I have wise and smart people that I follow. When I stop following them, I get off-track.

Last year, I was following the pedagogy of artists like Lynda Barry, Austin Kleon, Ray Bradbury, and Sr. Corita. It wasn’t a perfect teaching year, but it was pretty darn good. Made me glad that I had returned to the classroom.

This year, I didn’t outright reject any of my “someones,” but I got a little too focused on outcomes and trying to measure up to what I thought a “good teacher” was supposed to be. I wanted even higher test scores for my students. Even greater “growth” as measured by data.

And this semester has been a tougher one as a result.

I wasn’t following in a good way. Definitely not in a better way. I wasn’t following the wise or the smart, just the “efficient.” I was doing what I thought was “necessary,” without doing what I knew was good. I was falling prey to the same “product”-focused mindset, the same “transactional” trend in education that stripped a lot of my teaching down to an unrecognizable grind.

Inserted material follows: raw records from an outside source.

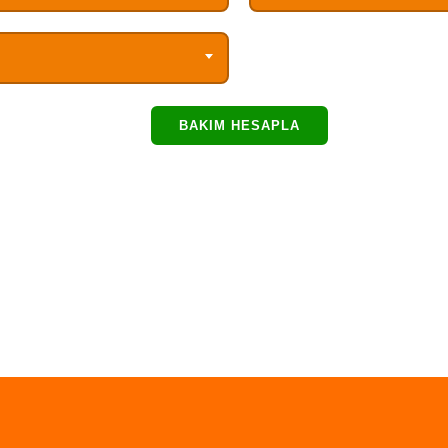
BAKIM HESAPLA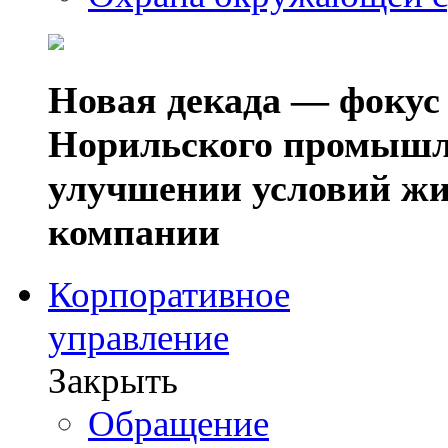
Новая декада — фокус
Норильского промышл
улучшении условий жи
компании
Корпоративное
управление
Закрыть
Обращение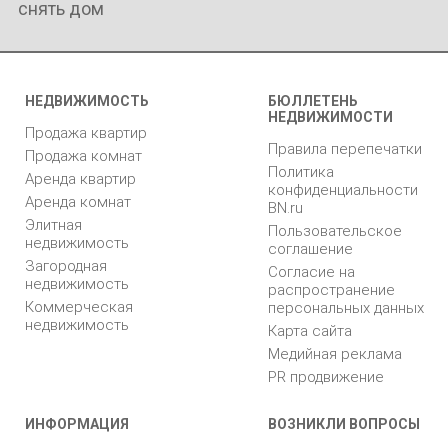
снять дом
НЕДВИЖИМОСТЬ
БЮЛЛЕТЕНЬ
НЕДВИЖИМОСТИ
Продажа квартир
Правила перепечатки
Продажа комнат
Политика
Аренда квартир
конфиденциальности
Аренда комнат
BN.ru
Элитная
Пользовательское
недвижимость
соглашение
Загородная
Согласие на
недвижимость
распространение
Коммерческая
персональных данных
недвижимость
Карта сайта
Медийная реклама
PR продвижение
ИНФОРМАЦИЯ
ВОЗНИКЛИ ВОПРОСЫ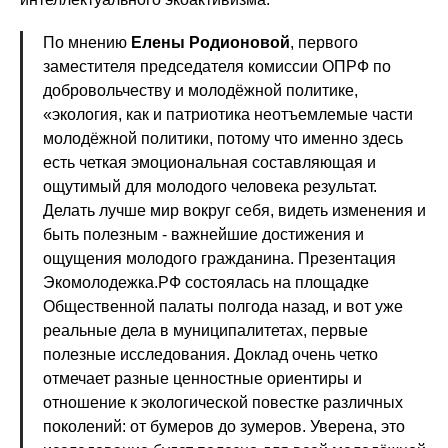
По мнению
Елены Родионовой
, первого
заместителя председателя комиссии ОПРФ по
добровольчеству и молодёжной политике,
«экология, как и патриотика неотъемлемые части
молодёжной политики, потому что именно здесь
есть четкая эмоциональная составляющая и
ощутимый для молодого человека результат.
Делать лучше мир вокруг себя, видеть изменения и
быть полезным - важнейшие достижения и
ощущения молодого гражданина. Презентация
Экомолодежка.РФ состоялась на площадке
Общественной палаты полгода назад, и вот уже
реальные дела в муниципалитетах, первые
полезные исследования. Доклад очень четко
отмечает разные ценностные ориентиры и
отношение к экологической повестке различных
поколений: от бумеров до зумеров. Уверена, это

Not good discipline. Not good discipleship.

For starters, I abandoned my practice of having students write daily in a writer’s notebook. Yes, last year I had many students who never took it seriously and treated it as busy work. But instead of experimenting this year with ways of making the notebook actually matter to more of my students, I chucked it completely. Bad discipline. I knew the notebook worked for me, for others, for lots of students both last year and years past. The solution wasn’t to stop following the practice that had sustained me in the classroom; the solution was to find ways to make it work better for myself and my students.

Similarly, I went back to letting students use their laptops much more in the classroom. Many of them utterly hated all the handwriting we did last year.

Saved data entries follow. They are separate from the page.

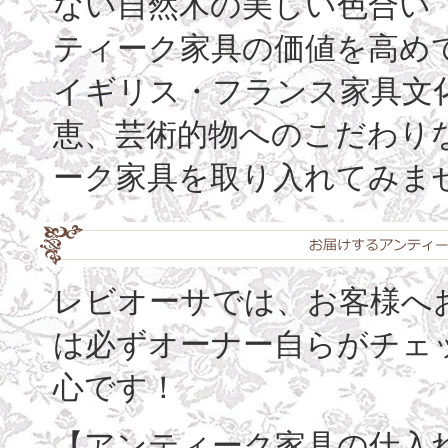
ない自然木の美しい色合い（古
ティーク家具の価値を高め
イギリス・フランス家具文
恵、芸術的物へのこだわり
ーク家具を取り入れてみま
レビオーサでは、お客様へ
は必ずオーナー自らがチェ
心です！
【アンティーク家具の仕入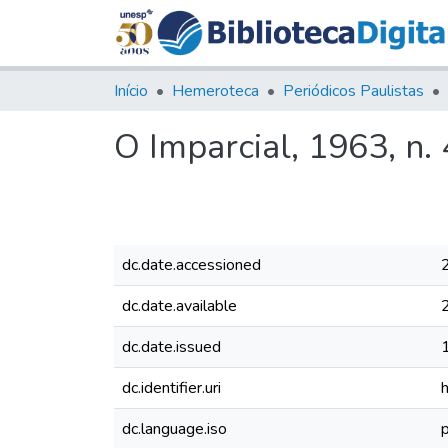
Início
Hemeroteca
Periódicos Paulistas
O Imparcial, 1963, n.
dc.date.accessioned
dc.date.available
dc.date.issued
dc.identifier.uri
dc.language.iso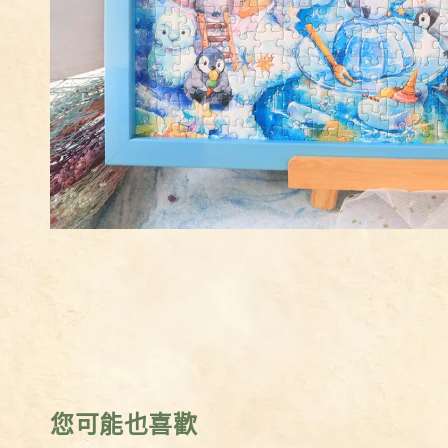
您可能也喜歡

But again, I knew — from so many artists, writers, and thinkers that I admire, and from my own experience — that hand-work is good. Doing tangible, analog things with our hands and bodies is important to our minds and souls.

Instead of finding ways to make the hand-work more meaningful for students, I gave up on it.

Not good discipline.

A new semester is starting in January, and I’ve decided to get back to following in a good way. Hopefully, even, a better way.